Arendt tech: pensando as novas tecnologias a partir de Hannah Arendt
Resumo
A mesa proposta pretende trazer as contribuições de nosso grupo de estudos e pesquisa “Violência em Tempos Sombrios” (Núcleo de estudos da violência da USP) acerca da desinformação e seus efeitos para o contexto democrático, dialogando com o pensamento de Hannah Arendt e procurando encontrar formas de resistência. Começamos por investigar a relação entre aquilo que se entende por real com o âmbito de socialização dos indivíduos e tentar delimitar melhor o que seria desinformação ou fake news.
Em nossas pesquisas, com o passar do tempo e das leituras, percebemos que seria insuficiente, para não dizer inadequado, refletir sobre a desinformação na contemporaneidade, e o que existe de novo nesse fenômeno, sem dialogar com os estudos sobre as novas tecnologias e sobre a sociedade de dados. Nos últimos dois anos nos dedicamos a essa empreitada.

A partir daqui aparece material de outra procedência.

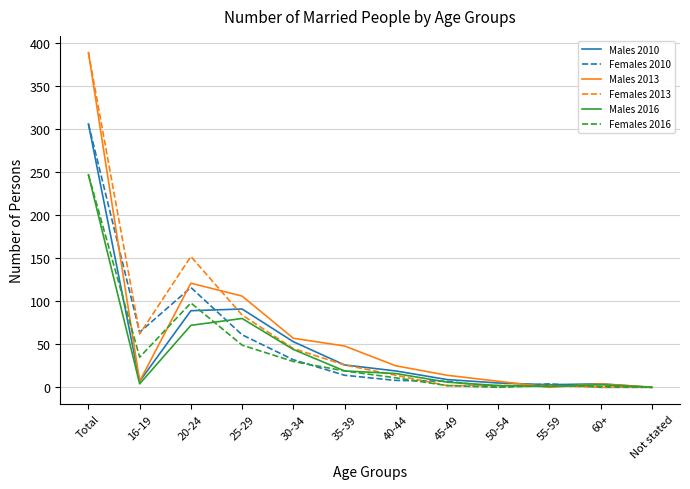

Where is the first local maximum for Males 2013?

20-24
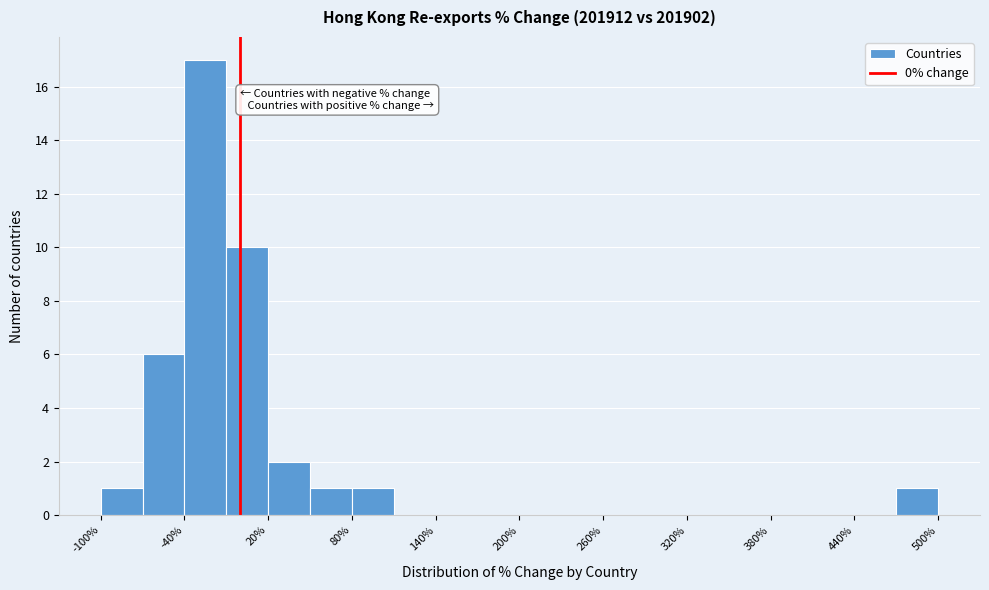

Around what value on the x-axis is the tallest bar? Give the approximate position of its centre, as read against the axis.

-20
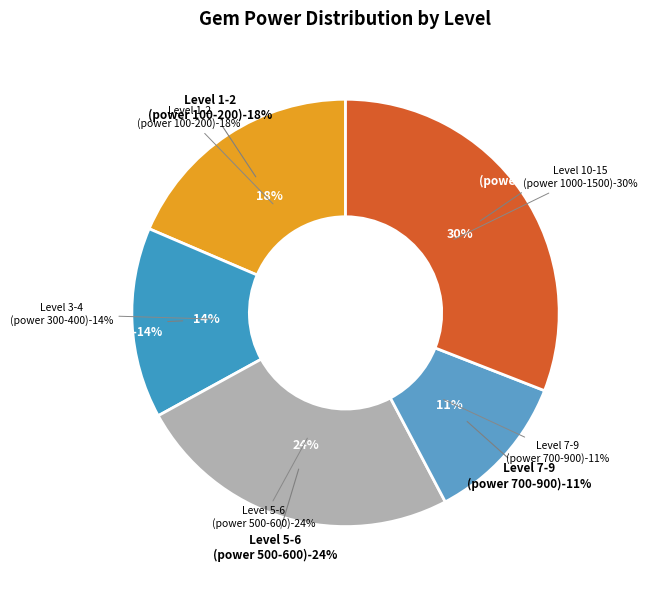

To the nearest percent, what is the average slice percentage?

20%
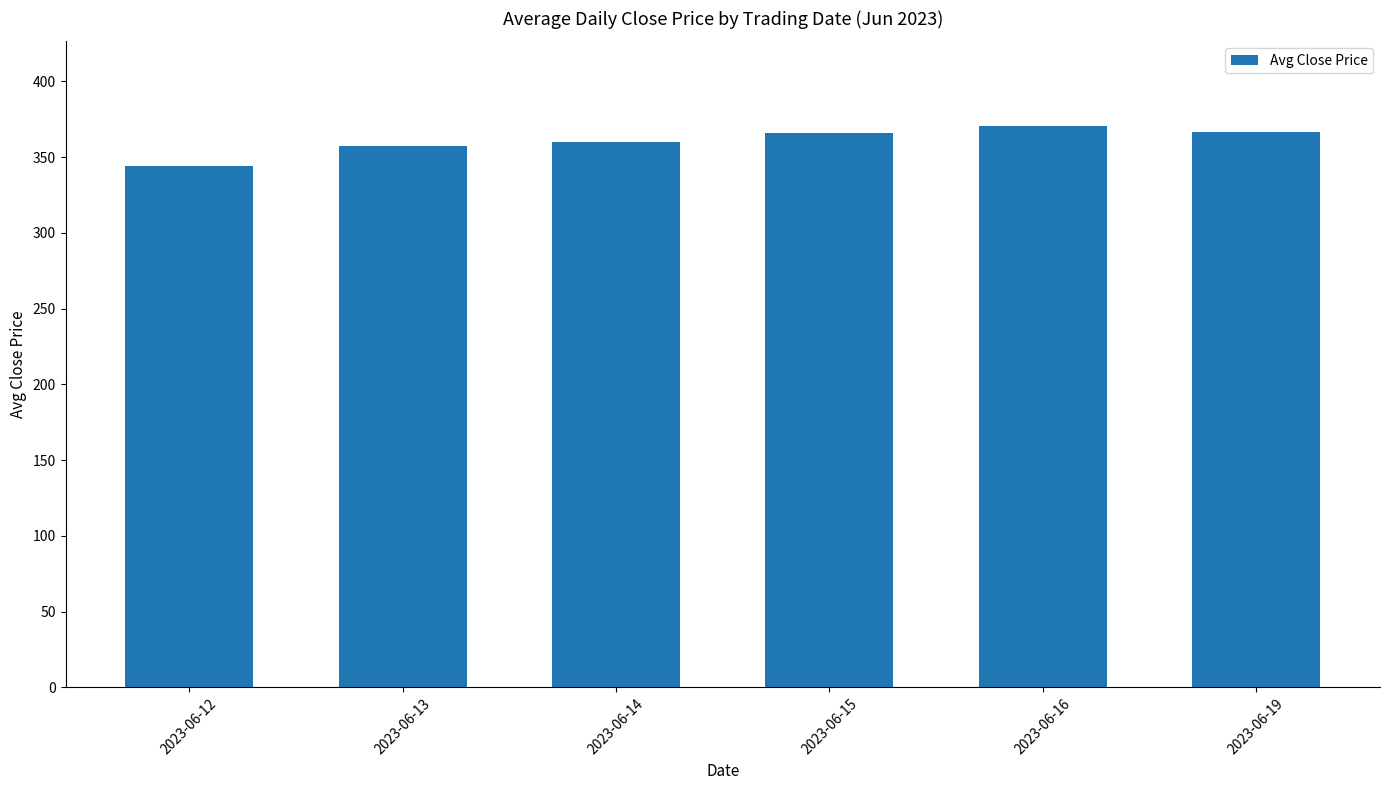

What is the change in value from 2023-06-13 to 2023-06-15?

+8.3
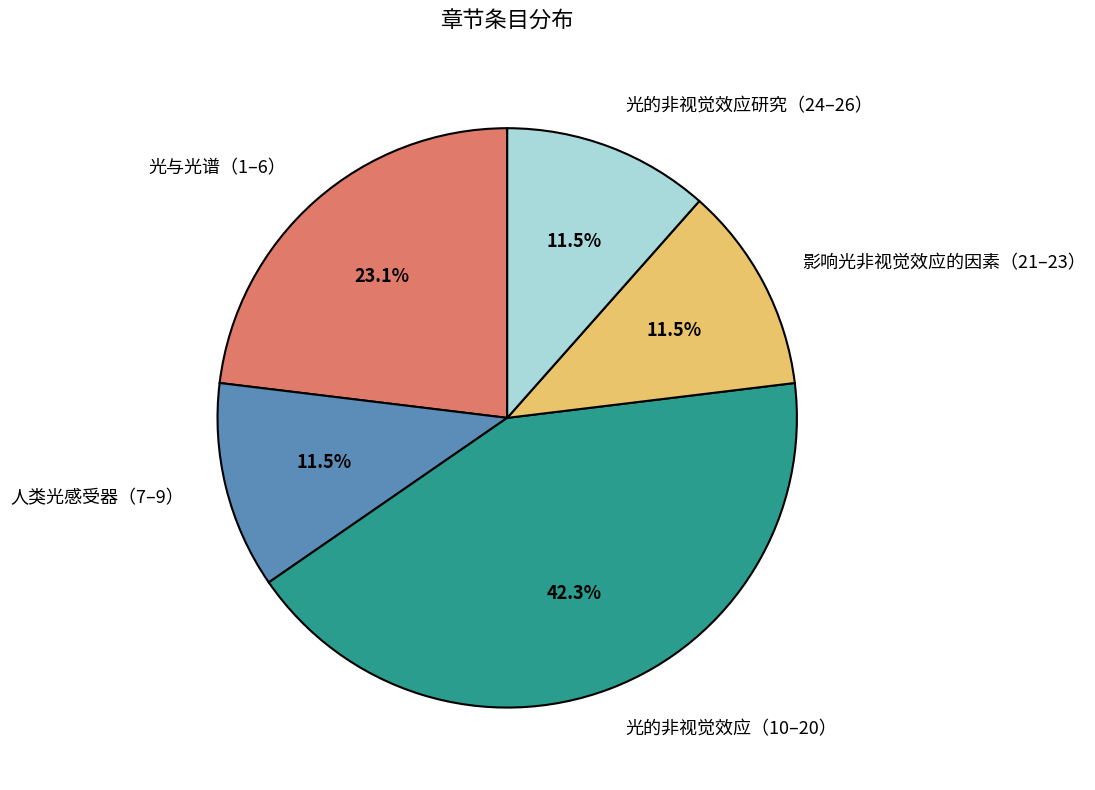

Approximately how many times larger is the value at 光与光谱（1–6） compared to 影响光非视觉效应的因素（21–23）?

2.0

A mesa apresentará três trabalhos distintos dentro desse contexto, cujos resumos seguem abaixo:
A cidade e a cidade e a arquitetura como próxima fronteira da regulação digital
Partindo de uma concepção do direito como arquitetura que já aparece na obra de Hannah Arendt, o artigo pretende explorar o romance A cidade e a cidade de China Miéville como uma metáfora da forma como o espaço digital e o comportamento dos indivíduos que com ele interagem (dentro e fora do ciberespaço) é regulado por meio da arquitetura dos códigos e da inteligência artificial. Partimos das formas como o direito se manifesta no romance para promover um diálogo entre o pensamento de Hannah Arendt acerca do direito, da violência, do poder e da verdade; o pensamento de Lawrence Lessig sobre a regulação nos ambientes digitais; e os escritos acadêmicos do próprio autor do romance, China Miéville.
Verdade dos fatos e pós-verdade: Reflexões em Hannah Arendt
A partir da apresentação de alguns aspectos que compreendem o atual estado de arte das mídias digitais e seus efeitos no que diz respeito ao tema da verdade, pretendo discutir os reflexos e as implicações da expansão tecnológica exponencial sobre a preservação e legitimidade das chamadas verdades de fato, em especial, sobre o impacto da sociedade digital na maneira como verdades de fato podem ser comunicadas às futuras gerações.
Nosso recorte aponta mais especificamente para o conceito de verdade de fato em Hannah Arendt, propondo uma extensão de suas reflexões em relação às transformações digitais, mas considerando também em nossa problemática o debate já em curso em algumas vertentes das humanidades digitais, que compreende a verdade em sua dimensão histórica, suas possibilidades de verificação, e a reflexão filosófica que a verdade de fato implica em uma era tecnológica.
Diante de uma época em que “pós-verdade” e “mentira organizada” se tornaram a regra, importa explorar como se dá a produção de verdades históricas em um cenário cuja profusão de informações fraudulentas e opiniões sem fundamento competem com verdades de fato e informações verificadas; e por que os modos e processos de produção da verdade (seja a verdade jornalística, seja a verdade histórica ou a verdade científica), amparados por sólidas e antigas tradições de crítica documental, podem ser afetados pela opinião, tornando-se frágeis diante dela. Considera-se que o fenômeno da pós-verdade (e outros a ele relacionados) carrega consigo a possibilidade de inscrever “novos relativismos” aos paradigmas amplamente difundidos (sejam eles históricos, filosóficos ou científicos), uma vez que as pessoas ignoram os fatos e a realidade em favor de suas crenças, opiniões e perspectivas pessoais.
Dessa maneira, adentraremos também o terreno das Humanidades Digitais – conceito que vem sendo utilizado recentemente para descrever como o contexto digital e tecnológico tem modificado a forma como pesquisas, estudos e projetos na área de humanidades são trabalhados. Torna-se importante a reflexão e o debate da influência de tecnologias e mídias na produção, divulgação e comunicação dos saberes à posteridade, para além de uma perspectiva puramente metodológica e tecnicista, relevando também a transição paradigmática sobre o próprio fazer técnico e filosófico.
Ação Política no Ciberespaço: Hacktivismo como Ato de Desobediência Civil?
A política é considerada por Hannah Arendt como uma atividade parte da condição humana do ser humano. Em uma sociedade de rede, como denomina Manuel Castells, a ação política e os meios pelos quais ela ocorre passa por uma transformação profunda em seus princípios, nos quais, em Arendt (2019) pressupõem um espaço físico com pessoas presentes para apresentarem suas falas, contrapontos e tomarem decisões em conjunto. Diante desse novo cenário, analisaremos as atividades de hacker, diferenciando-as do hacktivismo, com o objetivo de buscar compreender as possibilidades de considerá-los atos de desobediência civil.